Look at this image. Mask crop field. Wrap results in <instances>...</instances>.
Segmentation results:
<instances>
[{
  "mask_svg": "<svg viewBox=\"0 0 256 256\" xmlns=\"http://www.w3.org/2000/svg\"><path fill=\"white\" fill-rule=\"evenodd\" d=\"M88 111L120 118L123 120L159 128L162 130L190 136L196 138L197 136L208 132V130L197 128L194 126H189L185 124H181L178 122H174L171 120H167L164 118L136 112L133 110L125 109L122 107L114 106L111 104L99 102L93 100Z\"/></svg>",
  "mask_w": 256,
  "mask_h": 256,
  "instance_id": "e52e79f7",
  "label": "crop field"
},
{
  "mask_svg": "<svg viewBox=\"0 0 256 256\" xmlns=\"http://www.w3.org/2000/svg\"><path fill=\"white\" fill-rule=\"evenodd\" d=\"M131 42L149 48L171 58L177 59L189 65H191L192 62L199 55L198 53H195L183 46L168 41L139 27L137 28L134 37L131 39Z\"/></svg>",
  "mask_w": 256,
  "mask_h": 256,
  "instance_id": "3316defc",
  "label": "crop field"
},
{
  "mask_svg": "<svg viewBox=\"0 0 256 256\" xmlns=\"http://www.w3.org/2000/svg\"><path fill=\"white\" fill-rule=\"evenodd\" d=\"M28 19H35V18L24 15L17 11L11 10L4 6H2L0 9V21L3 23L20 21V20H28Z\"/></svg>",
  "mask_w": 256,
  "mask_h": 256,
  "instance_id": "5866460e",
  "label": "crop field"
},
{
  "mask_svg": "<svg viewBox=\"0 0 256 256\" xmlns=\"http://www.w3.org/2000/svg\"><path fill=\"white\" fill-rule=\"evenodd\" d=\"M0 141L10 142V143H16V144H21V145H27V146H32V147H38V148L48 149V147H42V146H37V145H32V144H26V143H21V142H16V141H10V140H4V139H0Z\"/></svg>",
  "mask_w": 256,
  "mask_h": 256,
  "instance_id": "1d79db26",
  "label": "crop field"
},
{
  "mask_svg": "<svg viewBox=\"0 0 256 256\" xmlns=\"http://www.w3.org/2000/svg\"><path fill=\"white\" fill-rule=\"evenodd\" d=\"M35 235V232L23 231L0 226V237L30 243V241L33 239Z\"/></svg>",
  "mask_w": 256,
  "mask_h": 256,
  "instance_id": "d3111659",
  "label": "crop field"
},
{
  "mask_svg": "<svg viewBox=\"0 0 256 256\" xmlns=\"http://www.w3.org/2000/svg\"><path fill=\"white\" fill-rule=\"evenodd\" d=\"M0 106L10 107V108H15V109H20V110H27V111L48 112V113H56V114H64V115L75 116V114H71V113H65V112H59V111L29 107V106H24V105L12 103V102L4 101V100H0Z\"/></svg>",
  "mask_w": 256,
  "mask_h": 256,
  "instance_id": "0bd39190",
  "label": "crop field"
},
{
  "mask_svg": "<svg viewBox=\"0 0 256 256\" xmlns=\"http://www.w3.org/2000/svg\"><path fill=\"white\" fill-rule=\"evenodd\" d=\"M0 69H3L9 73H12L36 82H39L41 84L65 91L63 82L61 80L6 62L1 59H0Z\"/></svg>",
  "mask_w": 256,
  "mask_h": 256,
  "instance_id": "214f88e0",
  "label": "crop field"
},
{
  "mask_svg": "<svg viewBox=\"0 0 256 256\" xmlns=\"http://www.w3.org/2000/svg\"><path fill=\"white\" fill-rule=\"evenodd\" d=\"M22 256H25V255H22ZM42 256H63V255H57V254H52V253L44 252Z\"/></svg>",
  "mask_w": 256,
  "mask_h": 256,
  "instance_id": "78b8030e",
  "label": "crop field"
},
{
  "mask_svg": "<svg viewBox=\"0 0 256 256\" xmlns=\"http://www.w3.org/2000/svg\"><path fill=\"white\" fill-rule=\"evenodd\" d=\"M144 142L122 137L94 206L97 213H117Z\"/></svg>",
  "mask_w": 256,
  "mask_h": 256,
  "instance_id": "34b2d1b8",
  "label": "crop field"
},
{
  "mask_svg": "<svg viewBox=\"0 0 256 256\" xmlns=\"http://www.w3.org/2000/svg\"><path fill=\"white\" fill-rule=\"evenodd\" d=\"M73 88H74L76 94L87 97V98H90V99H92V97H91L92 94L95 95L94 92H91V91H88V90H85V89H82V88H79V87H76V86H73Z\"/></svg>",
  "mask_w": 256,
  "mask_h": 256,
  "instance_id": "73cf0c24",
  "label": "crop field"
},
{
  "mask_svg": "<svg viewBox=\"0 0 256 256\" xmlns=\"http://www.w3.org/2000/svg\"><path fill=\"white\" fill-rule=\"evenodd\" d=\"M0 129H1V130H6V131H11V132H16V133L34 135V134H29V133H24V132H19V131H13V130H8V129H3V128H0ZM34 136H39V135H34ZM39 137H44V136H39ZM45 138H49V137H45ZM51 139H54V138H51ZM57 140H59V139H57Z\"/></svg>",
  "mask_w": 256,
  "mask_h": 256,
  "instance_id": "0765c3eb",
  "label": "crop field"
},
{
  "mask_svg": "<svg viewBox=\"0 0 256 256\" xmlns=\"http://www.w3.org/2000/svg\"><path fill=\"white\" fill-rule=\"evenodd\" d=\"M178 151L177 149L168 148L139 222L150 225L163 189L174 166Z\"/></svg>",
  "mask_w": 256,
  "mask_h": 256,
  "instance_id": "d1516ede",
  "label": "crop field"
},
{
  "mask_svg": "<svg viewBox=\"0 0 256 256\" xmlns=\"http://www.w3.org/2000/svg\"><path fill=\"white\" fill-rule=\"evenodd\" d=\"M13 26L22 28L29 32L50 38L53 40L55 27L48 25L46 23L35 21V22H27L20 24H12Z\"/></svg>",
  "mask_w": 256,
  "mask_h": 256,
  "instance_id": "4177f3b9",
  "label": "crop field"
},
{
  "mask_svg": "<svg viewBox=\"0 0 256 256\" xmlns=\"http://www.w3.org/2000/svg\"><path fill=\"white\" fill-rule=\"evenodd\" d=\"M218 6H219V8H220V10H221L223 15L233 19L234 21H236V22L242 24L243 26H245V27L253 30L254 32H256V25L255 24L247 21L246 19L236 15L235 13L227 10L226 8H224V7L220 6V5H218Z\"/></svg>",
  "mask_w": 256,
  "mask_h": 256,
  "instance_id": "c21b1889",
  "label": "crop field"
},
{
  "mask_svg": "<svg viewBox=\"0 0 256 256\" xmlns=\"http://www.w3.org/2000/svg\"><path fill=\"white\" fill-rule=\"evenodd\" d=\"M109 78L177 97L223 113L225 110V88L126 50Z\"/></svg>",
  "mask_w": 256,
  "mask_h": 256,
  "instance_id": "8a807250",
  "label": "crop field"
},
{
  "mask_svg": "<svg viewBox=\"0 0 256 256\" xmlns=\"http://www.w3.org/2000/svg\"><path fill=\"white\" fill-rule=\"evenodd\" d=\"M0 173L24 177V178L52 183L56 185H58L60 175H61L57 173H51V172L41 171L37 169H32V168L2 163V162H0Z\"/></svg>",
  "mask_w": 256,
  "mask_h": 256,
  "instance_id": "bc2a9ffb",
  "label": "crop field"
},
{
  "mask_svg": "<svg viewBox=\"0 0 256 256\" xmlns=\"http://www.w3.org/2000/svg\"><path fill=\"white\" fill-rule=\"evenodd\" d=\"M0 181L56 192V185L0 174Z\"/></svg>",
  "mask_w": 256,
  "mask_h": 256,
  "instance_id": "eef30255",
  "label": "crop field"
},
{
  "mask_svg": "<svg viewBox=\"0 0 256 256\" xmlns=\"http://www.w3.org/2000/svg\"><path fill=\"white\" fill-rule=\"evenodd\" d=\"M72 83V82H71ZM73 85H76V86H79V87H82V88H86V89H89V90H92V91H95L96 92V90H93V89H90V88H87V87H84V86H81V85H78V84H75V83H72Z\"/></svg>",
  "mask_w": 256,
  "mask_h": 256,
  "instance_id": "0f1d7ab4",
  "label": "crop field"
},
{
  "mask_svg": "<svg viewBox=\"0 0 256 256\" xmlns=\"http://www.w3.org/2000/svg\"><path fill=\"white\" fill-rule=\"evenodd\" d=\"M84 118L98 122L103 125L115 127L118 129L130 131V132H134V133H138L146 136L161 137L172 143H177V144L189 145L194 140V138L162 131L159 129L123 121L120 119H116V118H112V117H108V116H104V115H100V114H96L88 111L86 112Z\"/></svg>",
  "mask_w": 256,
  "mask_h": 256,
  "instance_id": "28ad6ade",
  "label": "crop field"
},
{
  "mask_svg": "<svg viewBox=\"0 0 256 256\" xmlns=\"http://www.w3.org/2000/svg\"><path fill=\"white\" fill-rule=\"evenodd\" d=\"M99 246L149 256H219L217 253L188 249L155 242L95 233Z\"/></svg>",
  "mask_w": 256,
□ □ □ □ □ □ □
(REQUIRED WORK)
Return each line of the listing above that contains the string "instances", matching case exactly.

(ANSWER TO THIS EXERCISE)
Look at this image. Mask crop field. Wrap results in <instances>...</instances>.
<instances>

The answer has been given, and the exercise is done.